### Tâche courte 1
Compte les lignes des entrées qui contiennent la chaîne « acciaccatura » et donne uniquement ce nombre.
### Tâche courte 2
Poursuis le texte sur les dévotions de M. Dupont à partir de sa dernière phrase.

### Passage choisi
....
Il implorait saint Joseph: "Saint Joseph, chef de la sainte Famille, faites par votre puissante intercession, qu'un jour dans le ciel le doux nom de Jésus soit inscrit sur nos fronts. Mais en attendant, père tendre et miséricordieux, daignez nous conduire et nous diriger dans les embarras de ce monde comme vous avez conduit Jésus et Marie en Égypte, et comme vous leur avez donné des soins à Nazareth..." Il demandait fréquemment à saint Joseph pour lui-même et pour d'autres, la grâce d'une sainte mort.

Le 7 septembre 1852, veille de la Nativité de Marie, il écrivait: "Vive Marie! Si les siècles précédents le disaient avec amour, aujourd'hui combien plus encore devons-nous élever la voix pour chanter les louanges et raconter les bienfaits de notre bonne Mère! Elle en a tant fait pour nous! Ses caresses ne les multiplie-t-elle pas pour se soumettre les cœurs?..."

        5-2-3-Autres dévotions de M. Dupont

M. Dupont vénérait de nombreux saints. Il faut citer spécialement:

        – Sainte Thérèse d'Avila,

        – Sainte Gertrude d'Helfta, confidente du Cœur de Jésus, et interlocutrice de saint Jean l'Évangéliste,

        – Le pape saint Léon le Grand, son saint patron,

        – Saint Antoine de Padoue qu'il invoquait comme tout le monde pour rechercher des objets perdus, avec des succès étonnants, dont voici un exemple: M. Dupont conduisait jusqu'au Mans une religieuse qui devait s'embarquer au Hâvre pour l'Amérique. Arrivée à sa communauté, la religieuse cherche sa malle: elle n'était nulle part. M. Dupont s'informe auprès des diligences: rien. Il rassure la religieuse qui devait partir le lendemain matin, de bonne heure, et lui demande de prier saint Antoine. Le lendemain matin la malle était dans la cour de l'établissement. Comment était-elle arrivée, toutes les portes étant fermées? Mystère!

Enfin, M. Dupont avait une spéciale affection pour Saint François d'Assise,

Sainte Monique, Sainte Philomène, la petite sainte chérie du curé d'Ars, et bien sûr, saint Martin.

Et puis, M. Dupont n'oubliait pas les anges. Il commençait souvent ses lettres par des expressions du style: "Je salue votre bon ange!" Ou bien: "Salut à nos bons anges!" À un ami il écrit: "Je salue votre cher ange, mon cher ami, et je le prie de s'entendre avec le mien pour nous faire tous les deux accomplir en toutes choses la sainte volonté de Dieu..."
....
### Entrées fournies
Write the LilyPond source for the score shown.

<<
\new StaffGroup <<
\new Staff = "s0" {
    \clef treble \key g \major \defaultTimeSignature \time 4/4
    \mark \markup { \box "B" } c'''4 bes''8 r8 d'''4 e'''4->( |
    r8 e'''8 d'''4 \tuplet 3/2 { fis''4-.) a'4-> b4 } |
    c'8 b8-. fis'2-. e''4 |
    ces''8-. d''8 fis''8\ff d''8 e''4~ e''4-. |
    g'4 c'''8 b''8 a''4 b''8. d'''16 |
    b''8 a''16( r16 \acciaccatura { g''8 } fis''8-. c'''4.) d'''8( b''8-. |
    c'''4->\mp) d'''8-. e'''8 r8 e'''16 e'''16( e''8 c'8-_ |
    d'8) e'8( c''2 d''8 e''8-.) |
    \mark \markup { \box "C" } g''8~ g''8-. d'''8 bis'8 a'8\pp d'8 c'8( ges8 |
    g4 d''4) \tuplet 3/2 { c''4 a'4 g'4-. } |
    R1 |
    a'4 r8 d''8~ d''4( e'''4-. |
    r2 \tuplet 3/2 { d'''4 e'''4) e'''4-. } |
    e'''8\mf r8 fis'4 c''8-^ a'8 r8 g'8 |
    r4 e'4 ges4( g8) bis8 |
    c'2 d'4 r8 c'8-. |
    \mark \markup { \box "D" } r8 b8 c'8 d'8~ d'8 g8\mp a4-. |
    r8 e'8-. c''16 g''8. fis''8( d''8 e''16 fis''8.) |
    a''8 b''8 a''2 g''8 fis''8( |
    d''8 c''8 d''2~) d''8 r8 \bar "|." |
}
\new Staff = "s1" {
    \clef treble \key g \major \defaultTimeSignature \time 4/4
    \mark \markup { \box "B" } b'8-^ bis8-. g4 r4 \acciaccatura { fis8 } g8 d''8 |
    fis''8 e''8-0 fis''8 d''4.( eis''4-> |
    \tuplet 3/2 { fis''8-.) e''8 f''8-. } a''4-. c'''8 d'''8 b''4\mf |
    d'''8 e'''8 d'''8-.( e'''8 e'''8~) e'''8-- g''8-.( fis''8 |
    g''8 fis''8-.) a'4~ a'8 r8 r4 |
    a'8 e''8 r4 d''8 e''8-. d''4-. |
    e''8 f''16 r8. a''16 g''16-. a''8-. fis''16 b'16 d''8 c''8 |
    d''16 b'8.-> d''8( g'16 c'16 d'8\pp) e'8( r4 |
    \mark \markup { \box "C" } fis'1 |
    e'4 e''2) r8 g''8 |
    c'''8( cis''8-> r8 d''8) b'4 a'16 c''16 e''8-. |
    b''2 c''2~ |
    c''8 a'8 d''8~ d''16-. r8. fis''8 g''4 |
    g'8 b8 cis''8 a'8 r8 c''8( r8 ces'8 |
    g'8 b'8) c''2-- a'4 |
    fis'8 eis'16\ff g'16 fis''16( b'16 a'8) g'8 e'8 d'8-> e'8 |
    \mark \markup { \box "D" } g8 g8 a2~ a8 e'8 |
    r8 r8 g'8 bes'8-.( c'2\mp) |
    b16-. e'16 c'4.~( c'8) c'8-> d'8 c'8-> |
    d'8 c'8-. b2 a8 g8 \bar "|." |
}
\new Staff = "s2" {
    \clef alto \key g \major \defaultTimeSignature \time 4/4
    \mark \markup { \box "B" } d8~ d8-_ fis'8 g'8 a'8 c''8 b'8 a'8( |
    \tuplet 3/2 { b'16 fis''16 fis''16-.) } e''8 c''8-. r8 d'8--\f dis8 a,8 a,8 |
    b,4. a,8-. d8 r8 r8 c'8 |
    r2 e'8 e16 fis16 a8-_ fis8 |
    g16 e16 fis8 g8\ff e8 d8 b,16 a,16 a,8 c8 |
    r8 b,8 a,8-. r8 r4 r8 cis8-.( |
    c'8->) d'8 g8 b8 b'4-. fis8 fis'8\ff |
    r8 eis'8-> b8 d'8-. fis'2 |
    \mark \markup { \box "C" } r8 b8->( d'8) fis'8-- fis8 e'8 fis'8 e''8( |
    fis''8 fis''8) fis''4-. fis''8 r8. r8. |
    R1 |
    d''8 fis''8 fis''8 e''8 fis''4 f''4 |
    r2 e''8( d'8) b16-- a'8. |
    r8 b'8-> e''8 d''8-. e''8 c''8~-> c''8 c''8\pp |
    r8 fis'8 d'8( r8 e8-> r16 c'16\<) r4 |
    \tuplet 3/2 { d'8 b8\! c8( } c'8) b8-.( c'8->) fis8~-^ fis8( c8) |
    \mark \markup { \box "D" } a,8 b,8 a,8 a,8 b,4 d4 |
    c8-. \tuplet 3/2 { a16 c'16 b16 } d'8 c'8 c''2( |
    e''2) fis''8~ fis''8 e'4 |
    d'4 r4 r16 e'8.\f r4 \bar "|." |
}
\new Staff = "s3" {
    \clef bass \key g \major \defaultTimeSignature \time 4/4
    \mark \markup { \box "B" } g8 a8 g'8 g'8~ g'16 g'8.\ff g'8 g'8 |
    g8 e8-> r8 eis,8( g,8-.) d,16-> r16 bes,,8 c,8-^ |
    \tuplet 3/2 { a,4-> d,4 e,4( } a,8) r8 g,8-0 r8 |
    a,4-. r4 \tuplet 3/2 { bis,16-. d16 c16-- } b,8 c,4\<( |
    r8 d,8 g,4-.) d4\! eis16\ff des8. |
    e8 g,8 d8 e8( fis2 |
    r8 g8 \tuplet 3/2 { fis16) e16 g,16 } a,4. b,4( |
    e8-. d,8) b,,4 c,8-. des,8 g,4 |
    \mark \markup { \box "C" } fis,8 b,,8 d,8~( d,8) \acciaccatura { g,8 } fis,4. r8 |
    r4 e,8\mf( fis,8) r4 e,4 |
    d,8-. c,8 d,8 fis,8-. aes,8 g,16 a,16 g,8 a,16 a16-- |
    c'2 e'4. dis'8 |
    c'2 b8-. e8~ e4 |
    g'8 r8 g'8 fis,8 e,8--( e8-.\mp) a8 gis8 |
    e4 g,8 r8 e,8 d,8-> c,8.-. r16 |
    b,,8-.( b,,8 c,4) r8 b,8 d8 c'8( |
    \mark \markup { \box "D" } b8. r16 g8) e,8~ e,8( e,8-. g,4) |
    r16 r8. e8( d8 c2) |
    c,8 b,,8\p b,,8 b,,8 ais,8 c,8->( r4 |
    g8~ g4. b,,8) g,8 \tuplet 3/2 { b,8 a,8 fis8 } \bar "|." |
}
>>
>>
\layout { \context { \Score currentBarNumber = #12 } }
....
### Résultat de l'exercice 1
3

### Résultat de l'exercice 2
Il priait aussi son ange gardien. Voici un exemple de prière à son ange: "Bon ange, cher objet de mon affection, ne me refusez point le secours de votre puissante intervention; mais au contraire, aidez-moi à me transporter en corps et en âme dans le monde entier, au pied des autels, à l'heure où se consomme le saint Sacrifice..."

M. Dupont professait une autre dévotion: celle des âmes du Purgatoire. Les funérailles des pauvres ou des gens sans condition l'attiraient particulièrement: il se faisait un devoir de prier pour les âmes oubliées, les âmes que personne ne pensait à soulager.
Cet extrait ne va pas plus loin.